Rather than ruining my life in Fever, as I’d planned, I will be marking the end of my second year by getting blind drunk in a field with my home friends just like old times. Only, instead of stolen vodka (from my mum’s booze shelf, not shoplifted – I’m not a criminal) discreetly stored in a Buxton water bottle, I plan on keeping it relatively classy with a bottle of fizz and some beers. I am, after all, twenty, not fifteen. Although, many aspects of lockdown have made me feel fifteen again. Resorting to fields as viable party-spots, because pubs are closed and house parties pretty much illegal, for one thing and the fact that having a sex life of any kind requires substantial logistical planning and some pretty serious sneaking around (not that I condone or have indulged in such behaviour) for another. We are neither fully fledged adults, with stable incomes and houses of our own, nor are we fully fledged students able to flex our new-found independence and legal right to get shit-faced in clubs, pubs, and bars. Instead, we are children once again, confined to our teenage bedrooms in our hometowns living a life of celibacy and relative sobriety.

Being back at home for so long has me feeling, in a word, stunted. After a year and a half of having my nerves tested to the very limits by circuit laundry, occasionally cooking for myself (I’m a regular in my college hall), and coming and going without having to let anyone know where I was going and when I was due home, it feels a little strange to be back in the family home. Especially when my home has so many angsty associations and I’m sure I’m not alone in this as our teenage bedrooms have all seen their fair share of tears, tantrums and hormonal meltdowns. It feels strange, and somewhat regressive, being back in a space I associate so closely with crazy sleepovers, texting boys, and frantically revising for exams. Now, it’s a weirdly alien, but familiar, space and I’m not quite sure where it sits in relation to my current life.

I have a similar uneasy relationship with the fields surrounding my hometown. For context, one of my friends used to live on a farm and we’d often camp out in one of the fields and get completely trashed on vodka and whatever other spirits we could get a hold of. They used to host weddings in a converted barn where we’d sometimes sleep in the colder months. We once found a stash of red wine bottles under the stage and needless to say that was one of the messiest nights of my entire life. Never in my life have I seen so many people vomit at the same time. Never again in my life do I want to see that many people vomit at the same time.  In the summer months we’d wade through long grass and pitch a tent somewhere random for the night. I’ll admit I’m too old for sleeping in damp fields; I’d much rather wake up dry and in my own bed. My days of stumbling out of tents into fields of turkeys (yes, turkeys) at sunrise are long behind me.

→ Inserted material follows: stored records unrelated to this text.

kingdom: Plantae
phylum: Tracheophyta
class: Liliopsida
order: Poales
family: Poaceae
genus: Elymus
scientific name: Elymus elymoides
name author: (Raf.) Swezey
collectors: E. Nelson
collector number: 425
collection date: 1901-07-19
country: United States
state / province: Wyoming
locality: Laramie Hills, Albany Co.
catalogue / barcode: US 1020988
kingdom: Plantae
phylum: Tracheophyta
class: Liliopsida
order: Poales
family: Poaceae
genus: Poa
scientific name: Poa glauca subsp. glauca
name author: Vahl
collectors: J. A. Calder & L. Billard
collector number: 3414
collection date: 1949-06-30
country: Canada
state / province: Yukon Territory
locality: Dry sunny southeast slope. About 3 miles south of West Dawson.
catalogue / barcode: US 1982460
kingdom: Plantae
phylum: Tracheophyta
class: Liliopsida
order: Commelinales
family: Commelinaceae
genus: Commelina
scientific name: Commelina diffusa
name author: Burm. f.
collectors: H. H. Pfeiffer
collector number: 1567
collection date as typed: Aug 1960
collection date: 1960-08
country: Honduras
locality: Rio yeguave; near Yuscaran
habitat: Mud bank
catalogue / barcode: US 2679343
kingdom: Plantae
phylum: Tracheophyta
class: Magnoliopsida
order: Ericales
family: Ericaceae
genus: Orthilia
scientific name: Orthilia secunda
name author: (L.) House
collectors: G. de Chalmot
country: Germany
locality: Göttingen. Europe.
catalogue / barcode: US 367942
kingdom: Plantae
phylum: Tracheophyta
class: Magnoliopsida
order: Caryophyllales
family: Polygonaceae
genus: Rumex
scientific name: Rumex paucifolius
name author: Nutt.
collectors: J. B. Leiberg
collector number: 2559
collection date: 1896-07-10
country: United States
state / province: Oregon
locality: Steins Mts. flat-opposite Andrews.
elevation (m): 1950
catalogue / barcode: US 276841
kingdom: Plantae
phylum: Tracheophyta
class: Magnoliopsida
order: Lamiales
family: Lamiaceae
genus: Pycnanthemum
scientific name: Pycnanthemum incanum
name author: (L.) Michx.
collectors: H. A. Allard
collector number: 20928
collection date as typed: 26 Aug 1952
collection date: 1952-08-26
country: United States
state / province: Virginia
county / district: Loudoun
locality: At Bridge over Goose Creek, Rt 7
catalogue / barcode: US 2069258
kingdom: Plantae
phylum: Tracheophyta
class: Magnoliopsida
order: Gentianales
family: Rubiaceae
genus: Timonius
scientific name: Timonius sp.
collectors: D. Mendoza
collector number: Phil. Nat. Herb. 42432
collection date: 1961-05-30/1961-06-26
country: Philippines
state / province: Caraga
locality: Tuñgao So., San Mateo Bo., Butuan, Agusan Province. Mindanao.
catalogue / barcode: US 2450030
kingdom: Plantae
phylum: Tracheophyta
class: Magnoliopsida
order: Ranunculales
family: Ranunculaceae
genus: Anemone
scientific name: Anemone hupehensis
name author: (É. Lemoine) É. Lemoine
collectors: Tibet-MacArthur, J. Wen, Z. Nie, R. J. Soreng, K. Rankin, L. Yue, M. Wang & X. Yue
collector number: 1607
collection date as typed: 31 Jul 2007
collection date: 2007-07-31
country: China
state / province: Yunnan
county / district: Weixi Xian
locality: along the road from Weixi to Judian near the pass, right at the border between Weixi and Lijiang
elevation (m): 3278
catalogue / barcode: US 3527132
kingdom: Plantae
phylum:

This mindset did not stop me, however, when my best friend (a ‘day one’ you might say,  a girl I’ve known since I was five who gave me a penguin necklace with ‘friends’ on it to match her ‘best’) asked if I wanted to ‘get pissed tonight’. This was fairly recently and I hadn’t spent proper time with her since before Christmas what with university and lockdown happening. So, I gathered some plastic cups and a picnic blanket whilst she packed her flask of vodka and pink lemonade into a bag which we took up to some fields behind my house. With there only being two of us, and it being more a catch-up than an all-out bender, it was significantly less chaotic than the times we’d spent in large groups roaming Matlock, and its surrounding rural areas, after dark. It was a little more refined and composed, although being a bit beyond tipsy and out in the open after dark still felt liberating in its own special way. It was when we started getting texts from our mums asking what time we were coming home that we really, truly felt fifteen again.

If the weather allows us, I intend to get (socially distanced) drunk once again with my home friends in a field. I am lucky to live in a place with an abundance of open spaces, even if it means struggling up a 100m incline to get there, and a pretty clumsy pitch-black descent once we’re done for the night. Although we’ll probably never get alfresco-drunk with the same reckless abandon as we did when we were fifteen, we can use the lockdown as an opportunity to partially recreate our early adolescence (just with significantly less angst I hope). I should add, as well, that this marks the last episode in this Lockdown special series of ‘Nice to Meet You, I’m a Slut!’ But I hope to make a return once life is back to a semblance of normality and I get an opportunity to explore all the things I’d initially planned to write about but were rendered circumstantially irrelevant. For now, I leave you on this vaguely nostalgic note, and bid you all adieu.